Implied probability is the win percentage that betting odds represent. Sportsbooks set odds based on their assessment of the likelihood of an outcome, plus their built-in margin (vig). Understanding implied probability helps you identify value bets — situations where you believe the true probability is higher than what the odds suggest.
The Formula
- Negative odds: Implied probability = |odds| / (|odds| + 100)
- Positive odds: Implied probability = 100 / (odds + 100)
Example
At -150 odds, the implied probability is 150 / (150 + 100) = 60%. The sportsbook is pricing this outcome at a 60% chance of winning. If you believe the true probability is higher — say 65% — then this is a +EV bet.
Frequently Asked Questions
What is implied probability in sports betting?
Implied probability is the likelihood of an outcome as reflected by the betting odds. It converts odds into a percentage that represents how often an outcome would need to win for the bet to break even. Sportsbooks use implied probability to set their lines, and bettors use it to find value.

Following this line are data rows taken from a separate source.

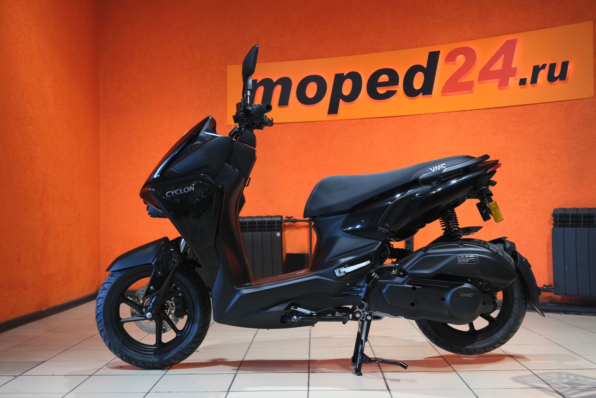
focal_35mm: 41
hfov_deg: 47.4
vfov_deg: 32.6
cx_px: 298
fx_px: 679
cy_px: 199
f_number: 4
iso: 1600
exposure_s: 1/100
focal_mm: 27.5
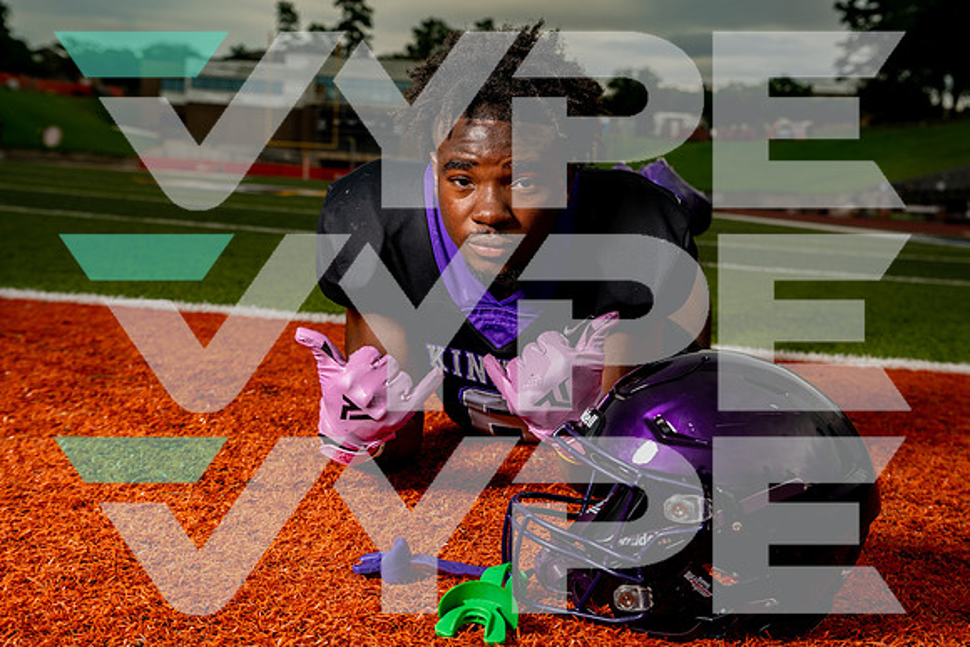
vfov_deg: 29.9
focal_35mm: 45
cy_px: 324
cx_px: 485
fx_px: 1213
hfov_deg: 43.6
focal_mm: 45
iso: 100
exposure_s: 1/200
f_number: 5.6
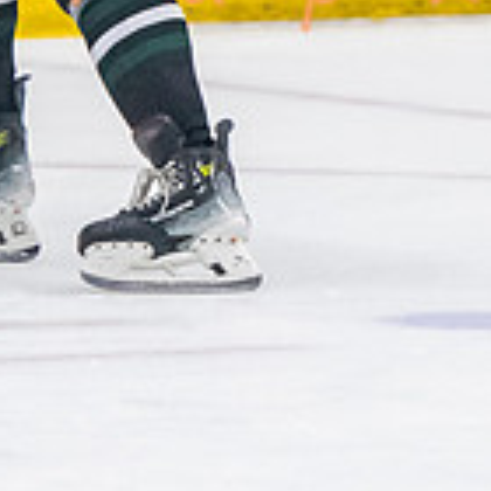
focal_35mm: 828
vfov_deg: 2.1
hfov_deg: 2.1
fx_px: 13287
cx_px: 216
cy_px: -144
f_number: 3.2
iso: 3200
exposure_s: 1/640
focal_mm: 135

How do you calculate implied probability from American odds?
For negative American odds, divide the absolute value of the odds by (the absolute value plus 100). For example, -150 gives 150/(150+100) = 60%. For positive odds, divide 100 by (the odds plus 100). For example, +200 gives 100/(200+100) = 33.3%.
Why do implied probabilities from a sportsbook add up to more than 100%?
The implied probabilities of all outcomes in a market add up to more than 100% because the sportsbook includes a margin called the vig or juice. This overround is how the book guarantees a profit. For example, a standard -110/-110 market has total implied probability of about 104.5%, with the extra 4.5% being the vig.
How do you use implied probability to find value bets?
Compare the implied probability from the odds to your own estimated probability for the outcome. If you believe an outcome has a 55% chance of winning but the odds imply only 50%, you have found a value bet with a positive expected value. The bigger the gap between your estimate and the implied probability, the stronger the edge.